A large-scale study of possibilities for and social benefits of high speed rail (HSR) in Norway has recently been conducted. Following this, the subject of HSR has been frequently debated in Norwegian media. An important part of the cost-benefit analyses for HSR is the predicted ridership. Discrete choice modeling is the conventional method for estimating the mode choice probabilities used in these forecasts. Historically, the covariates taken into account in such models are attribute values for each modal choice as well as socio-economic attribute values for the travelers. However, even conditional on these variables there is often a high degree of individual, unobserved heterogeneity which contributes to low explanatory power. This is a potential problem, especially in the context of forecasting. This thesis tries to capture some of the individual heterogeneity by including personality traits as latent variables in the utility functions in the choice models. These personality traits are mainly revealed through indicator variables in the form of questions regarding attitude and behaviors in everyday life. This can for instance be information regarding recycling behavior to reflect environmental consciousness, or information regarding safety behavior in traffic to reflect the preference for safety. The obvious advantage of such indicators is that information not inferable from market behavior can be included in the decision making process.
The thesis consists of two parts. The first part is a complete analysis of the covariance structure of the indicators I have available by means of factor analyses. Based on this I provide suggestions for how personality traits should be designed and also establish the link between these personality traits and observable characteristics as income, gender and age. The second part is integrated latent variable and choice models, where the personality traits ``comfort'' and ``global environmental consciousness'' are included as latent variables to explain the choice between air transport and HSR in Norway. The market segment on which I focus is business travels on the links Oslo-Bergen and Oslo-Trondheim and the analysis is based on a stated preference study. I find that both these personality traits are significant. Moreover, they affect the choice probability for HSR positively and seem to do a better job in explaining mode choice than the available observable individual specific characteristics. I am cautious when drawing conclusions from the models since they are simple in terms of specification of utility functions. However, they shed light on aspects important for the utility of HSR that are easily forgotten in conventional analyses. This includes in particular the heterogeneity in how individuals' utilities are affected by changes in comfort, and the ``purchase of moral satisfaction'' by traveling more environmentally friendly.

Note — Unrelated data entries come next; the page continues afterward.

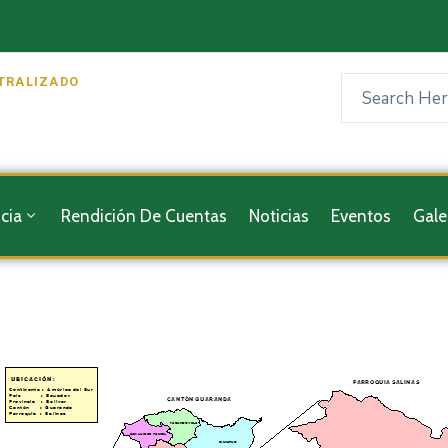
TRALIZADO
cia
Rendición De Cuentas
Noticias
Eventos
Gale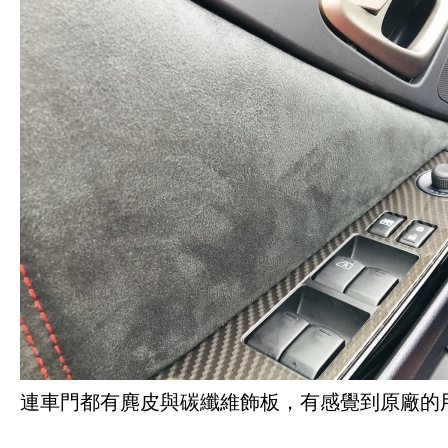
連車門都有麂皮與碳纖維飾板，有感覺到原廠的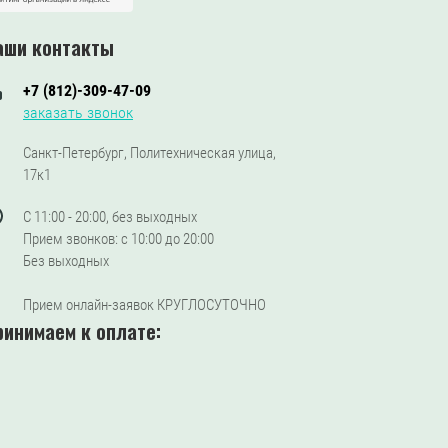
аши контакты
+7 (812)-309-47-09
заказать звонок
Санкт-Петербург, Политехническая улица,
17к1
С 11:00 - 20:00, без выходных
Прием звонков: с 10:00 до 20:00
Без выходных
Прием онлайн-заявок КРУГЛОСУТОЧНО
ринимаем к оплате: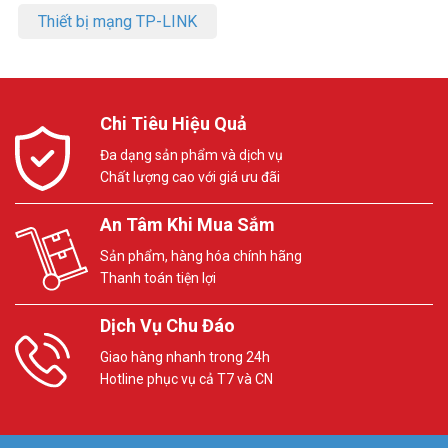
Thiết bị mạng TP-LINK
Chi Tiêu Hiệu Quả
Đa dạng sản phẩm và dịch vụ
Chất lượng cao với giá ưu đãi
An Tâm Khi Mua Sắm
Sản phẩm, hàng hóa chính hãng
Thanh toán tiện lợi
Dịch Vụ Chu Đáo
Giao hàng nhanh trong 24h
Hotline phục vụ cả T7 và CN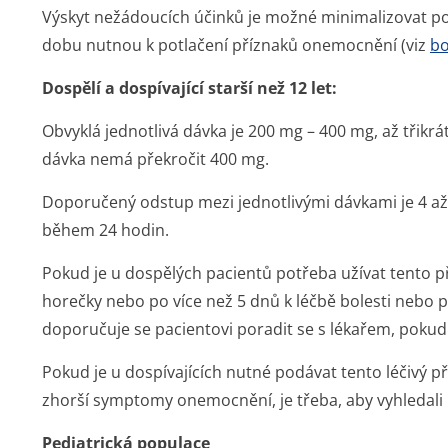
Výskyt nežádoucích účinků je možné minimalizovat po
dobu nutnou k potlačení příznaků onemocnění (viz
bo
Dospělí a dospívající starší než 12 let:
Obvyklá jednotlivá dávka je 200 mg – 400 mg, až třikrá
dávka nemá překročit 400 mg.
Doporučený odstup mezi jednotlivými dávkami je 4 až 
během 24 hodin.
Pokud je u dospělých pacientů potřeba užívat tento př
horečky nebo po více než 5 dnů k léčbě bolesti nebo 
doporučuje se pacientovi poradit se s lékařem, pokud 
Pokud je u dospívajících nutné podávat tento léčivý p
zhorší symptomy onemocnění, je třeba, aby vyhledali 
Pediatrická populace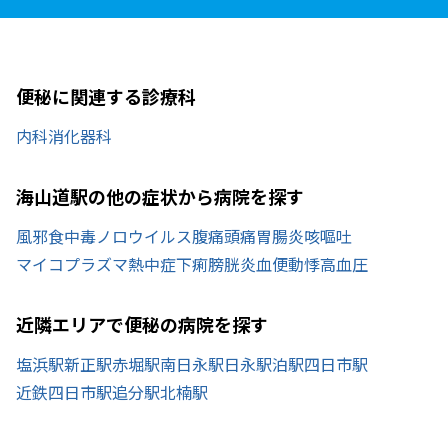
便秘に関連する診療科
内科
消化器科
海山道駅の他の症状から病院を探す
風邪
食中毒
ノロウイルス
腹痛
頭痛
胃腸炎
咳
嘔吐
マイコプラズマ
熱中症
下痢
膀胱炎
血便
動悸
高血圧
近隣エリアで便秘の病院を探す
塩浜駅
新正駅
赤堀駅
南日永駅
日永駅
泊駅
四日市駅
近鉄四日市駅
追分駅
北楠駅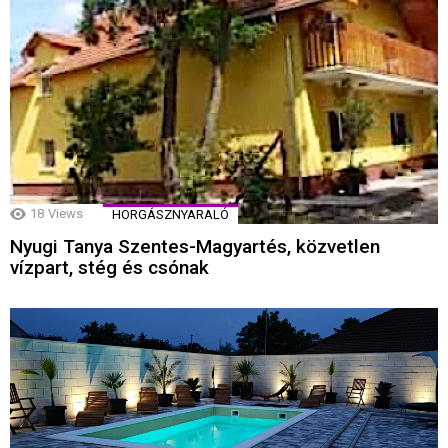
18
Views
HORGÁSZNYARALÓ
Nyugi Tanya Szentes-Magyartés, közvetlen
vízpart, stég és csónak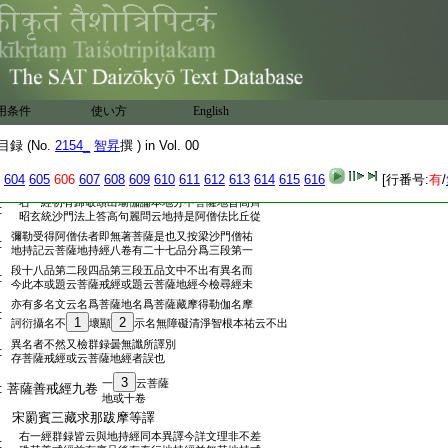
:
菩薩調伏藏
:
二十六部五十四卷五帙
:
夫戒者防患之總名也。菩薩淨戒唯禁於
:
心。聲聞律儀則防身語。故有託縁興過聚
:
徒訶結。菩薩大人都無此事。佛直爲説令
:
使遵行。既無犯制之由故闕訶結之事。諸
用条件
使い方
English
:
大乘經明學處者摭之。於此爲菩薩調伏
:
藏云
録 (No.
2154_
智昇
撰 ) in Vol. 00
或名地持論
:
菩薩地持經十卷
或八卷一帙
604
605
606
607
608
609
610
611
612
613
614
615
616
[行番号:
有
/
:
北涼天竺三藏曇無讖於姑臧譯
右一經初有歸敬頌出瑜伽論本地分中菩薩地昔高齊
:
昭玄統沙門法上答高句麗問云地持是阿僧佉比丘從
彌勒受得阿僧佉者即無著菩薩是也又按梁沙門僧祐
:
地持記云菩薩地持經八卷有二十七品分爲三段第一
段十八品第二段四品第三段五品文中不出有異名而
:
今此本或題云菩薩戒經或題云菩薩地經今檢尋經未
亦有多名文云名爲菩薩地名爲菩薩藏摩得勒伽名摩
:
1
2
訶衍攝名不
壞顯
示名無障礙清淨智根本祐云不出
異名者不然又檢群録曇無讖所譯別
:
存菩薩戒經或云菩薩地經者誤也
3
一
云菩薩
:
菩薩善戒經九卷
地或十卷
:
宋罽賓三藏求那跋摩等譯
右一經群録皆云與地持經同本異譯今詳文理非不差
: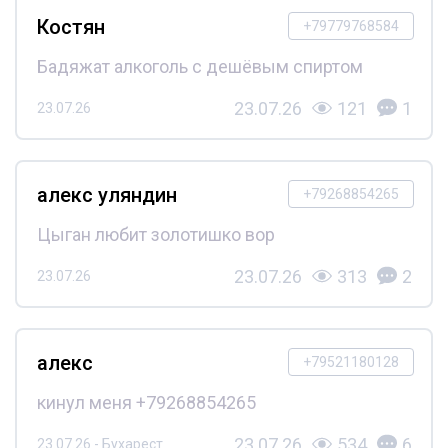
Костян
+79779768584
Бадяжат алкоголь с дешёвым спиртом
23.07.26
121
1
23.07.26
алекс уляндин
+79268854265
Цыган любит золотишко вор
23.07.26
313
2
23.07.26
алекс
+79521180128
кинул меня +79268854265
23.07.26
534
6
23.07.26 - Бухарест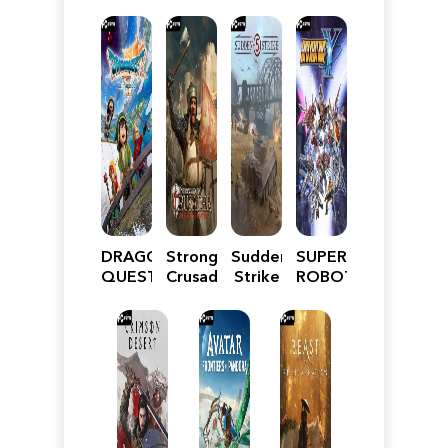
DRAGON
Stronghold
Sudden
SUPER
QUEST
Crusader:
Strike
ROBOT
VII
Definitive
5
WARS
Reimagined
Edition
Y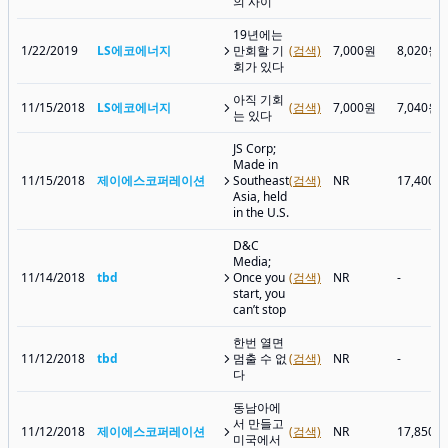
의 사이
19년에는
1/22/2019
LS에코에너지
만회할 기
(검색)
7,000원
8,020원
회가 있다
아직 기회
11/15/2018
LS에코에너지
(검색)
7,000원
7,040원
는 있다
JS Corp;
Made in
11/15/2018
제이에스코퍼레이션
Southeast
(검색)
NR
17,400원
Asia, held
in the U.S.
D&C
Media;
11/14/2018
tbd
Once you
(검색)
NR
-
start, you
can’t stop
한번 열면
11/12/2018
tbd
멈출 수 없
(검색)
NR
-
다
동남아에
서 만들고
11/12/2018
제이에스코퍼레이션
(검색)
NR
17,850원
미국에서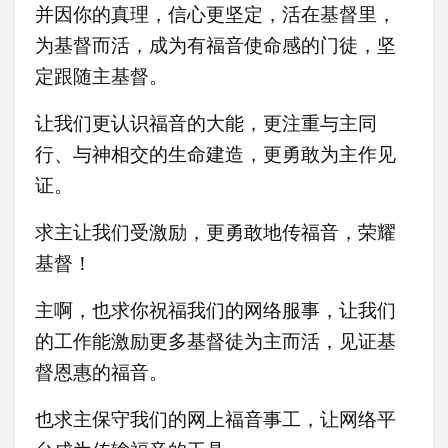
并因你的真理，信心更坚定，活在基督里，
为基督而活，成为有福音使命感的门徒，坚
定跟随主基督。
让我们更认识福音的大能，更注重与主同
行、与神相交的生命建造，更勇敢为主作见
证
。
求主让我们受激励，更
勇敢地传福音，荣耀
基督！
主啊，也求你祝福我们的网络服事，让我们
的工作能激励更多基督徒为主而活，见证基
督恩惠的福音。
也求主保守我们的网上福音事工，让网络平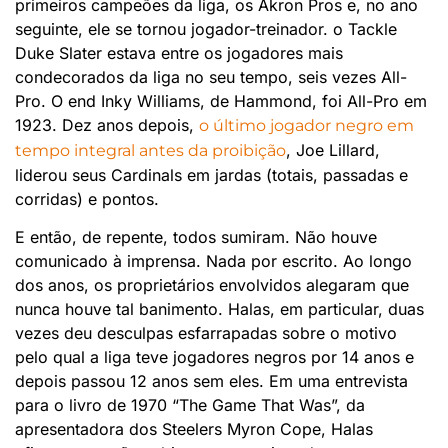
primeiros campeões da liga, os Akron Pros e, no ano
seguinte, ele se tornou jogador-treinador. o Tackle
Duke Slater estava entre os jogadores mais
condecorados da liga no seu tempo, seis vezes All-
Pro. O end Inky Williams, de Hammond, foi All-Pro em
1923. Dez anos depois,
o último jogador negro em
, Joe Lillard,
tempo integral antes da proibição
liderou seus Cardinals em jardas (totais, passadas e
corridas) e pontos.
E então, de repente, todos sumiram. Não houve
comunicado à imprensa. Nada por escrito. Ao longo
dos anos, os proprietários envolvidos alegaram que
nunca houve tal banimento. Halas, em particular, duas
vezes deu desculpas esfarrapadas sobre o motivo
pelo qual a liga teve jogadores negros por 14 anos e
depois passou 12 anos sem eles. Em uma entrevista
para o livro de 1970 “The Game That Was”, da
apresentadora dos Steelers Myron Cope, Halas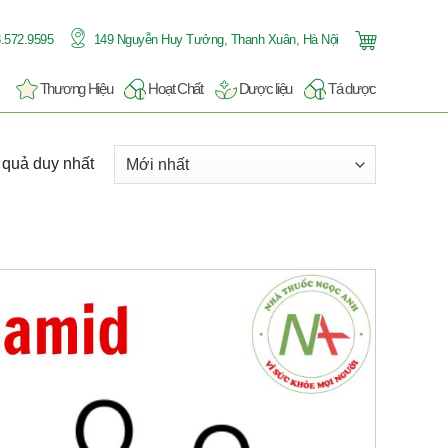
.572.9595
149 Nguyễn Huy Tưởng, Thanh Xuân, Hà Nội
Thương Hiệu
Hoạt Chất
Dược liệu
Tá dược
t quả duy nhất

Finally, an important contribution of this thesis is that it summarizes the state of the art theories related to such analyses. It is to my knowledge no other sources in which theories regarding factor analyses, discrete choice models, latent variable models and a consistent framework in which latent variables enter the choice model are collected. In this manner my thesis provides added value for researches wanting to analyze choices in an attitudinal context since it describes the complete theoretical foundation of all the related processes.